The 1993 Oslo Accords established a Joint Water Committee (JWC) through which Israelis and Palestinians coordinate management of water resources in the West Bank. Yet the Accords allow Israel to control Palestinian water infrastructure development by sanctioning and freezing Palestinian water projects while also intimidating Palestinians so as to legitimize water projects in settlements, which are illegal under international law.
Israel is currently using 85 percent of the shared water resources of the West Bank, leaving Palestinians high and dry. Not only does Israel exert hegemony over access to West Bank resources, the Palestinian Water Authority is completely dependent on Israel as the main supplier of water, purchasing its stock from Israel since the Oslo Accords. And contrary to Israeli claims, the Palestinians are not receiving gratis water additional to that which was allocated by Oslo, leaving the PA with no choice but to buy more water from Mekorot to meet the increasing demand of its population.

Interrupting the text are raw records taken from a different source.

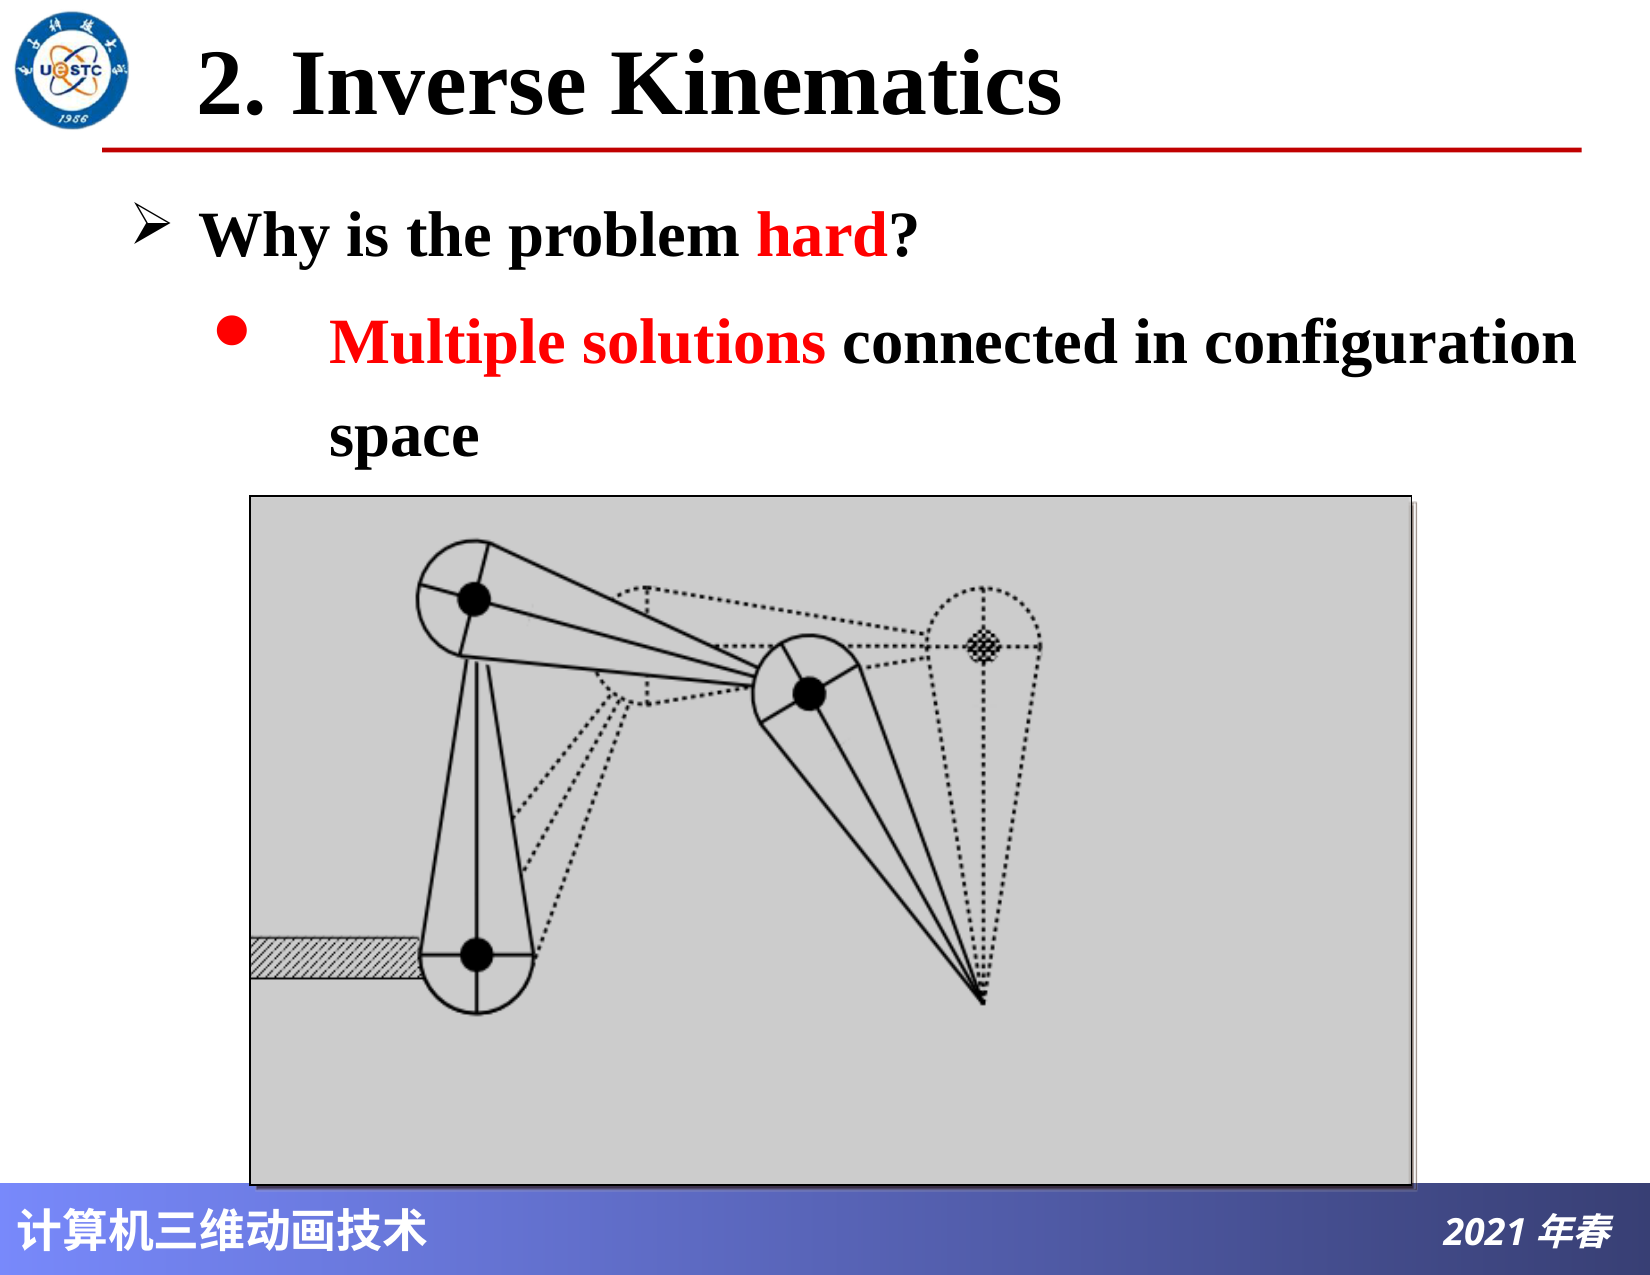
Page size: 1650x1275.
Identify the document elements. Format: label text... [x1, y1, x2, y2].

picture [0, 0, 136, 140]
picture [250, 496, 1412, 1185]
list Why is the problem hard? Multiple solutions connected in configuration space [110, 168, 1611, 483]
title 2. Inverse Kinematics [175, 11, 1582, 142]
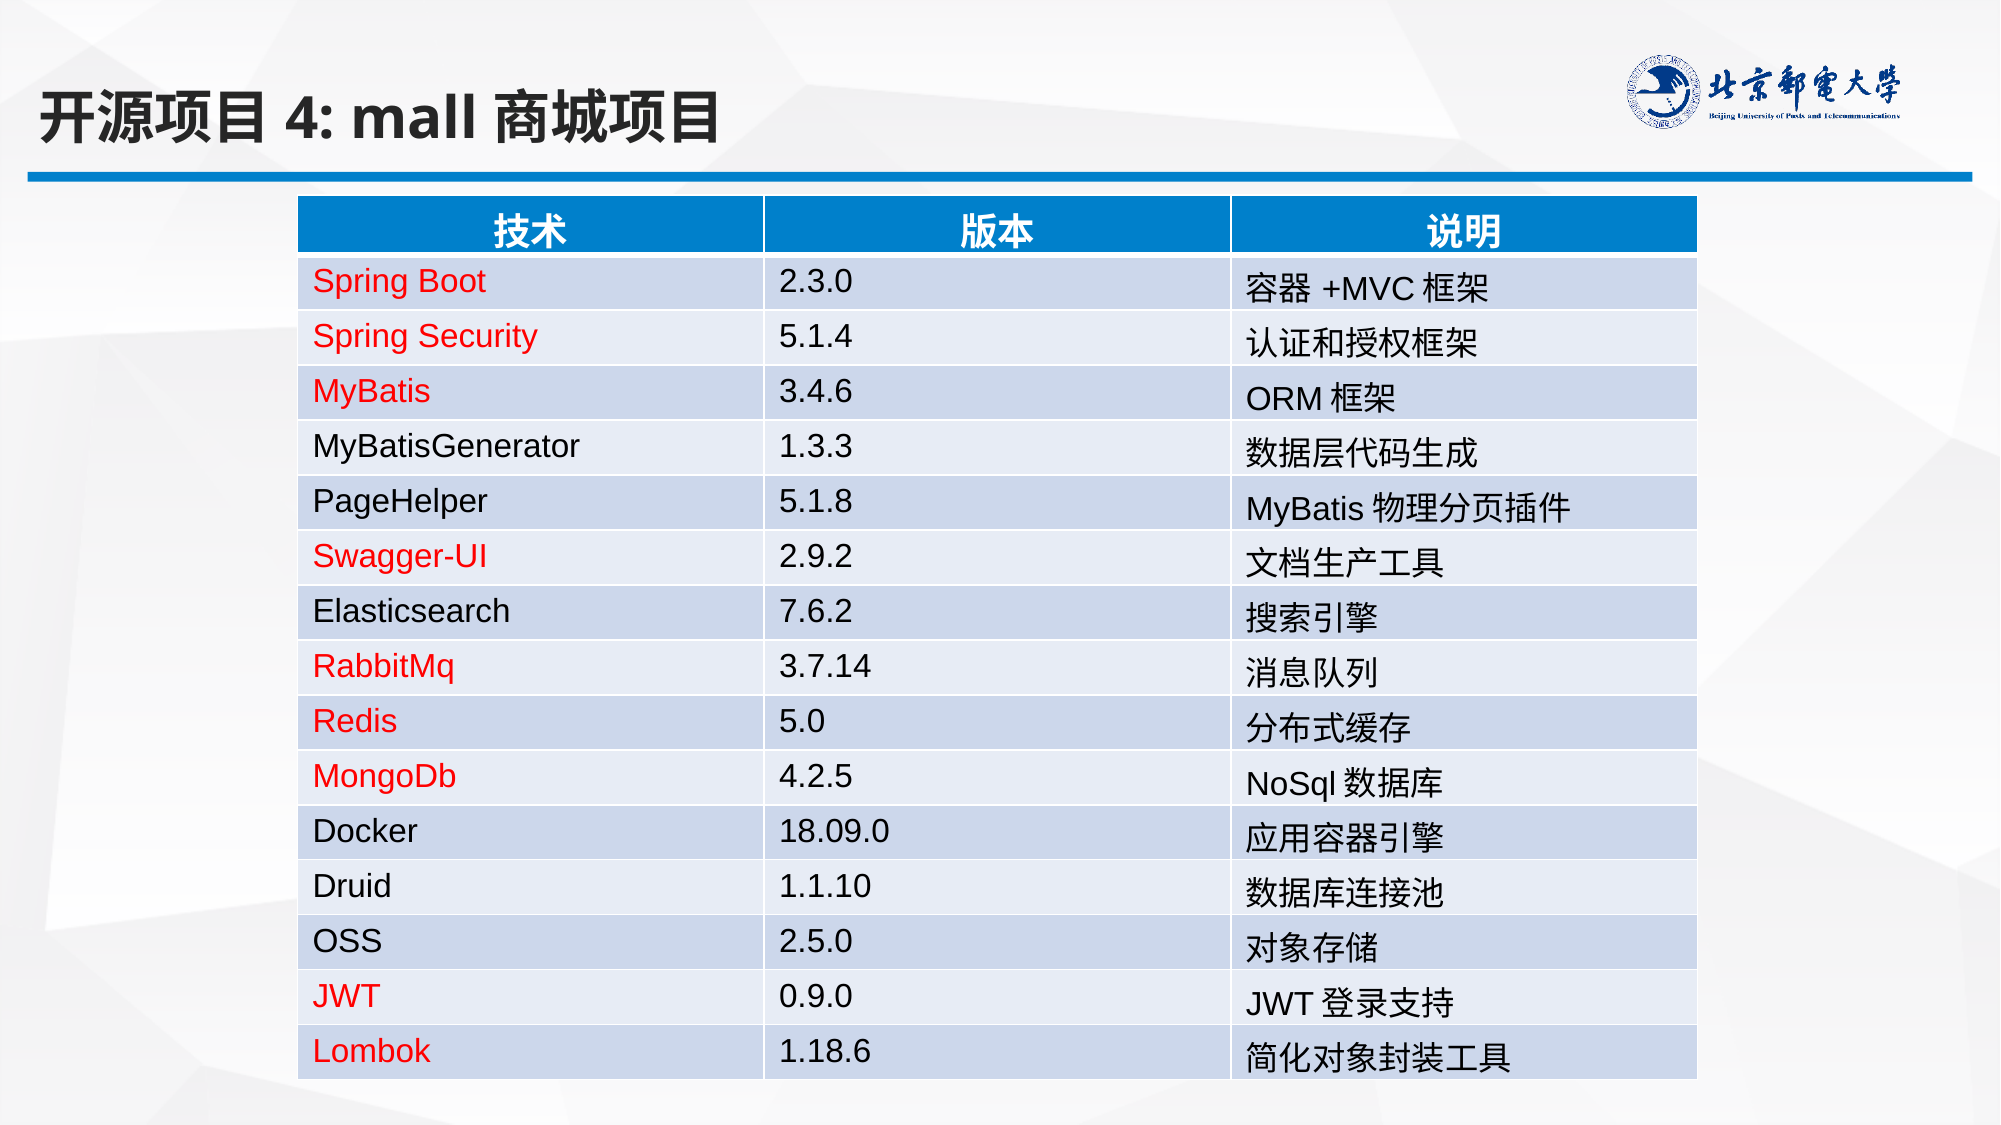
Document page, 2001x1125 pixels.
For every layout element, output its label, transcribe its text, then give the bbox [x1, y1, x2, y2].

table_cell Spring Security [298, 311, 763, 364]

Moreover, Israel has since the 1990s made huge investments in desalination and wastewater treatment, enabling it to become a water exporter to its water-scarce neighbors. Mekorot manages 100 mega-projects throughout Israel, including 40 desalination facilities that provide 60 million cubic meters of water per year. In addition, Israel’s wastewater reclamation and treatment facilities allow it to reuse 60 percent of its treated wastewater for agricultural purposes. Israel outsources this technical expertise to the developing world, and its collaborations with water companies and governments of Argentina, Cyprus, Uganda, Azerbaijan, and Portugal generate billions of dollars.
With its drive for technical solutions that ignore the politics of its appropriation of Palestinian water, Israel’s agreements with the PA have addressed water as a practical issue. The established transfers, quotas, and swaps fail to adhere to the principles of international water law, which call for equitable water allocations and the acknowledgment of Palestinian water rights. After a six-year freeze in the JWC’s work, cooperation resumed in January 2017. The freeze was due to a conditional arrangement in which Israeli settlement projects had to be approved for Palestinian projects to be considered. According to Jan Selby, between 1998 and 2010, Palestinians gave approval to more than 100 Israeli projects in the West Bank, but 97 donor-funded projects are still awaiting Israeli approval. The resumption of meetings and cooperation is far from benign. While the new arrangement will allow Palestinians to carry out the laying of pipes and networks without JWC approval, it does the same for Israel, meaning that Israel can develop its networks for settlements without joint approval from the JWC. Moreover, as Selby notes, “Though Palestinians will now have autonomy to lay pipelines, what they won’t have is any additional water to go in them -- except with Israeli consent.”